Source passage Block Start
Deltares is a major technological institute in the Netherlands specialising in hydraulic engineering research and consulting, along with water management, geotechnics, and infrastructure. The organisation's research mainly focuses on rivers and river deltas, coastal regions, and offshore engineering. As of 2020, Deltares employed over 750 full-time equivalent (FTE) staff members from 42 nationalities, located in Delft and Utrecht. The turnover in 2020 was €112 million.

==Areas of expertise==
Deltares operations focus on, among other things:

- Water management;
- Water safety;
- Hydraulic engineering;
- Groundwater;
- Soil management;
- Geology;
- Ecology;
- Water quality;
- River and coastal morphology.

== Facilities ==
In addition to desk study research, Deltares undertakes physical model research and development of computer applications. For physical model research, Deltares has several wave flumes (including the Delta Flume), wave basins, and lock facilities. Facilities are also available for research on pumps and pipelines.

For geotechnical research, Deltares provides facilities such as the geocentrifuge, a water and soil flume (for dredging research), and a geotechnical laboratory.
Source passage Block End
■ **What you will do**
Copy the passage about Deltares from "- Water management;" up to and including "pumps and pipelines.", word for word.
Record extracts Block Start
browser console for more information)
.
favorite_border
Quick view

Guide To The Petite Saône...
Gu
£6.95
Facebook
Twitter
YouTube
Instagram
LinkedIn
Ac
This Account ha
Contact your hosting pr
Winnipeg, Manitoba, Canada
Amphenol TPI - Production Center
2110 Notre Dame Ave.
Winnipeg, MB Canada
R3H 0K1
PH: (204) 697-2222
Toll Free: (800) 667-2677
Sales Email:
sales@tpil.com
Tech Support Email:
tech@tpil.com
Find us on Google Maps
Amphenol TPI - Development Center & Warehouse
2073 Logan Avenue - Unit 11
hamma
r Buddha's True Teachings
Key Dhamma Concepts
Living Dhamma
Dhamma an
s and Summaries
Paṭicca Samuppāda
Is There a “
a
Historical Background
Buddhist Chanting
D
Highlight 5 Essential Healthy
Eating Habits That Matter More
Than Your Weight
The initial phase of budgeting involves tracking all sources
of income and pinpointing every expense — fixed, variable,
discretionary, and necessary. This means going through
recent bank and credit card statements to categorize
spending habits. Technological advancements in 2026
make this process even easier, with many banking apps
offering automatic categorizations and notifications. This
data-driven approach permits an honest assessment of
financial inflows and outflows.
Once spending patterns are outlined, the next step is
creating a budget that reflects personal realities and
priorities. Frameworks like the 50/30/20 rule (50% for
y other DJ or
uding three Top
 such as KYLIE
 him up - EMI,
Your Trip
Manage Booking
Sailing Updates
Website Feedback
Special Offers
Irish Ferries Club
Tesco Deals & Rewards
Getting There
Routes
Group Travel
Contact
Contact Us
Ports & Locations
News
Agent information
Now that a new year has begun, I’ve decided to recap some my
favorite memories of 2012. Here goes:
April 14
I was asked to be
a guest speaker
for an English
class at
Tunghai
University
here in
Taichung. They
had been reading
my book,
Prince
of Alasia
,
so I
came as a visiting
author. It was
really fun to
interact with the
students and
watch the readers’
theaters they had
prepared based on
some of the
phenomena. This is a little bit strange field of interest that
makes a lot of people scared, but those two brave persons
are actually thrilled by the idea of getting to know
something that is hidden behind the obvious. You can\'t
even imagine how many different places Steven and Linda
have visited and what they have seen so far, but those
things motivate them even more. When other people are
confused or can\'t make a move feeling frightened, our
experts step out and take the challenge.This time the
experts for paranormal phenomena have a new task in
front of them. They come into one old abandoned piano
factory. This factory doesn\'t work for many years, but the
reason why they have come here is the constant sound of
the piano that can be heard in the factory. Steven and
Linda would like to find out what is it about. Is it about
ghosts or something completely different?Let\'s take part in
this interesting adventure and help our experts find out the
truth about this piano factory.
Record extracts Block End
■ **Response box**
- Water management;
- Water safety;
- Hydraulic engineering;
- Groundwater;
- Soil management;
- Geology;
- Ecology;
- Water quality;
- River and coastal morphology.

== Facilities ==
In addition to desk study research, Deltares undertakes physical model research and development of computer applications. For physical model research, Deltares has several wave flumes (including the Delta Flume), wave basins, and lock facilities. Facilities are also available for research on pumps and pipelines.